[Dataset records]
-------------------------
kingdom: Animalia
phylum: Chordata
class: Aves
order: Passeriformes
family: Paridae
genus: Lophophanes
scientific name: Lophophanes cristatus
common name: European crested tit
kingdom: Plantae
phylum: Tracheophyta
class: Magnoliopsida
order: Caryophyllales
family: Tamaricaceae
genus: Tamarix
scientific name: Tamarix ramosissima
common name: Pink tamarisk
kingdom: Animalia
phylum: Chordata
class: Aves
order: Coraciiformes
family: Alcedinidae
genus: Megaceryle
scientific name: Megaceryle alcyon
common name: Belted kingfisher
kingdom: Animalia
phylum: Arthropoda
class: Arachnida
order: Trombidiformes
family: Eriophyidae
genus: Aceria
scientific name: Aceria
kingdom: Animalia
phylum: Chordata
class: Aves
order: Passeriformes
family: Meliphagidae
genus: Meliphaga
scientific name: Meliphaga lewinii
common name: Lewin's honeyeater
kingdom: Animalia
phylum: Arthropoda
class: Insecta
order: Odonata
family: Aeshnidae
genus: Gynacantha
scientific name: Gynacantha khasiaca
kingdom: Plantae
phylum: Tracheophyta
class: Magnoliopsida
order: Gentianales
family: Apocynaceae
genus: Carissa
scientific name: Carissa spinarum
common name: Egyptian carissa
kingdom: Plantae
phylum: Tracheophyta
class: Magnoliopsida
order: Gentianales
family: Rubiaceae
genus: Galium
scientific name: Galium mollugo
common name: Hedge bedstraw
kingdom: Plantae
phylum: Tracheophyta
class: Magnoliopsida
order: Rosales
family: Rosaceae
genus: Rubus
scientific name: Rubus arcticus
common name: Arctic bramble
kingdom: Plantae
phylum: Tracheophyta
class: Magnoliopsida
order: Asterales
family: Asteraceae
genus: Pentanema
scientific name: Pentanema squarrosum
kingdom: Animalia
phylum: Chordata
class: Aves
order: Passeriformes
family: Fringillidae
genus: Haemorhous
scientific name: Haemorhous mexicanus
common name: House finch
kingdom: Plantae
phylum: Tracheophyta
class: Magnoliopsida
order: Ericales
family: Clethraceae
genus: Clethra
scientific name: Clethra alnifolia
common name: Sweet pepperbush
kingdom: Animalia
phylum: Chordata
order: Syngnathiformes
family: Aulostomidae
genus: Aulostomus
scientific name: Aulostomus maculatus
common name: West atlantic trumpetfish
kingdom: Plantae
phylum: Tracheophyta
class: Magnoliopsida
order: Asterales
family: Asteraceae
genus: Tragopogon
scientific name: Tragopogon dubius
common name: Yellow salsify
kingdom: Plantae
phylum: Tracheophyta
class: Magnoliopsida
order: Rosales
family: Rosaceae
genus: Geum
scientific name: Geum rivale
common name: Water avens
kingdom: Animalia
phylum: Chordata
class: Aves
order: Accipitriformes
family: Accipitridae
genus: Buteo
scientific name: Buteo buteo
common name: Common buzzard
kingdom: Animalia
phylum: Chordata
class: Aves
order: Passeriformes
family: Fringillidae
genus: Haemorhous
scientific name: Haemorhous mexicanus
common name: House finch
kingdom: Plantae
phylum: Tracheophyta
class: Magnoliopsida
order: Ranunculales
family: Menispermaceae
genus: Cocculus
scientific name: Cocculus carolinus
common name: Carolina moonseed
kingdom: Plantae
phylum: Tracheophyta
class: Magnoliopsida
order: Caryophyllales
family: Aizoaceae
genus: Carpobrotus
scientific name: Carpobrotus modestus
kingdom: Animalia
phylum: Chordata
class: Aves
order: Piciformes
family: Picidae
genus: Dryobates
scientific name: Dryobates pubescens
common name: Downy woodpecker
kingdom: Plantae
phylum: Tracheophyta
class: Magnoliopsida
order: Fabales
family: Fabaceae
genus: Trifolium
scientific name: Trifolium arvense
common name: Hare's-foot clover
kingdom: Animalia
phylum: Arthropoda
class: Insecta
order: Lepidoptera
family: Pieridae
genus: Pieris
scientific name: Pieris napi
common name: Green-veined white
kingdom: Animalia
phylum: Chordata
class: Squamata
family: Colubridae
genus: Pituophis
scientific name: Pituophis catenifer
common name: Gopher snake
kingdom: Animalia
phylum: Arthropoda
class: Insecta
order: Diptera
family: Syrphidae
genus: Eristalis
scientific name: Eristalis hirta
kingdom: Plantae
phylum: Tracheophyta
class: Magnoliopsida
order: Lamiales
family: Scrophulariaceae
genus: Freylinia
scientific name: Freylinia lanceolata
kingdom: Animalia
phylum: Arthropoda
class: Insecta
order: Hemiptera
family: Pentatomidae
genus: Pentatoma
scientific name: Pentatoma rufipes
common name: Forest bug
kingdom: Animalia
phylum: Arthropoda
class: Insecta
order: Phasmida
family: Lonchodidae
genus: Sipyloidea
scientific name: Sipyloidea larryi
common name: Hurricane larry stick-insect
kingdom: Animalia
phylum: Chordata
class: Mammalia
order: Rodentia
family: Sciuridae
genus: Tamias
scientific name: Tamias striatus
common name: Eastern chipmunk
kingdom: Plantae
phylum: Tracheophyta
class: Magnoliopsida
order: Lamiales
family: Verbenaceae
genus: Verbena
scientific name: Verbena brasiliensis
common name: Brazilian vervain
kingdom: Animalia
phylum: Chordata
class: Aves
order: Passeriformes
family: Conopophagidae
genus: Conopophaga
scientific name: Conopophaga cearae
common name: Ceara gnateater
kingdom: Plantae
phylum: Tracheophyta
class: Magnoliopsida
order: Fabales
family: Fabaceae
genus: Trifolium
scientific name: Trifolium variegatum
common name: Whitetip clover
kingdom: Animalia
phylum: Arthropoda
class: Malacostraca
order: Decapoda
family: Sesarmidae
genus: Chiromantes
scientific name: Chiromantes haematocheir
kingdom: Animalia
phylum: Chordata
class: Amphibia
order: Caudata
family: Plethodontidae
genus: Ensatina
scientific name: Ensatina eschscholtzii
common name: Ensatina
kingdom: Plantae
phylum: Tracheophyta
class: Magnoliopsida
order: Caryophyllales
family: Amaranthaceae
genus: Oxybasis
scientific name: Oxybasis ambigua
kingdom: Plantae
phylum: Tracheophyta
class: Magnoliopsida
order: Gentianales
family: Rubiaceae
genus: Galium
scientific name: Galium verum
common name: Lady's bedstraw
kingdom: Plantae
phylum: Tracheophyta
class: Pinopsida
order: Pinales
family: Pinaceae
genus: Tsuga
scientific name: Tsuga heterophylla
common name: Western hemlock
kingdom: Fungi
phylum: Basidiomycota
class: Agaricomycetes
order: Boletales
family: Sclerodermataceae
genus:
-------------------------
Render as a JSON list of strings, one string per line with blank lines omitted, the part of the records that opens with the line containing "common name: Downy woodpecker" and closes with the line containing "family: Sesarmidae", both included.

[
  "common name: Downy woodpecker",
  "kingdom: Plantae",
  "phylum: Tracheophyta",
  "class: Magnoliopsida",
  "order: Fabales",
  "family: Fabaceae",
  "genus: Trifolium",
  "scientific name: Trifolium arvense",
  "common name: Hare's-foot clover",
  "kingdom: Animalia",
  "phylum: Arthropoda",
  "class: Insecta",
  "order: Lepidoptera",
  "family: Pieridae",
  "genus: Pieris",
  "scientific name: Pieris napi",
  "common name: Green-veined white",
  "kingdom: Animalia",
  "phylum: Chordata",
  "class: Squamata",
  "family: Colubridae",
  "genus: Pituophis",
  "scientific name: Pituophis catenifer",
  "common name: Gopher snake",
  "kingdom: Animalia",
  "phylum: Arthropoda",
  "class: Insecta",
  "order: Diptera",
  "family: Syrphidae",
  "genus: Eristalis",
  "scientific name: Eristalis hirta",
  "kingdom: Plantae",
  "phylum: Tracheophyta",
  "class: Magnoliopsida",
  "order: Lamiales",
  "family: Scrophulariaceae",
  "genus: Freylinia",
  "scientific name: Freylinia lanceolata",
  "kingdom: Animalia",
  "phylum: Arthropoda",
  "class: Insecta",
  "order: Hemiptera",
  "family: Pentatomidae",
  "genus: Pentatoma",
  "scientific name: Pentatoma rufipes",
  "common name: Forest bug",
  "kingdom: Animalia",
  "phylum: Arthropoda",
  "class: Insecta",
  "order: Phasmida",
  "family: Lonchodidae",
  "genus: Sipyloidea",
  "scientific name: Sipyloidea larryi",
  "common name: Hurricane larry stick-insect",
  "kingdom: Animalia",
  "phylum: Chordata",
  "class: Mammalia",
  "order: Rodentia",
  "family: Sciuridae",
  "genus: Tamias",
  "scientific name: Tamias striatus",
  "common name: Eastern chipmunk",
  "kingdom: Plantae",
  "phylum: Tracheophyta",
  "class: Magnoliopsida",
  "order: Lamiales",
  "family: Verbenaceae",
  "genus: Verbena",
  "scientific name: Verbena brasiliensis",
  "common name: Brazilian vervain",
  "kingdom: Animalia",
  "phylum: Chordata",
  "class: Aves",
  "order: Passeriformes",
  "family: Conopophagidae",
  "genus: Conopophaga",
  "scientific name: Conopophaga cearae",
  "common name: Ceara gnateater",
  "kingdom: Plantae",
  "phylum: Tracheophyta",
  "class: Magnoliopsida",
  "order: Fabales",
  "family: Fabaceae",
  "genus: Trifolium",
  "scientific name: Trifolium variegatum",
  "common name: Whitetip clover",
  "kingdom: Animalia",
  "phylum: Arthropoda",
  "class: Malacostraca",
  "order: Decapoda",
  "family: Sesarmidae"
]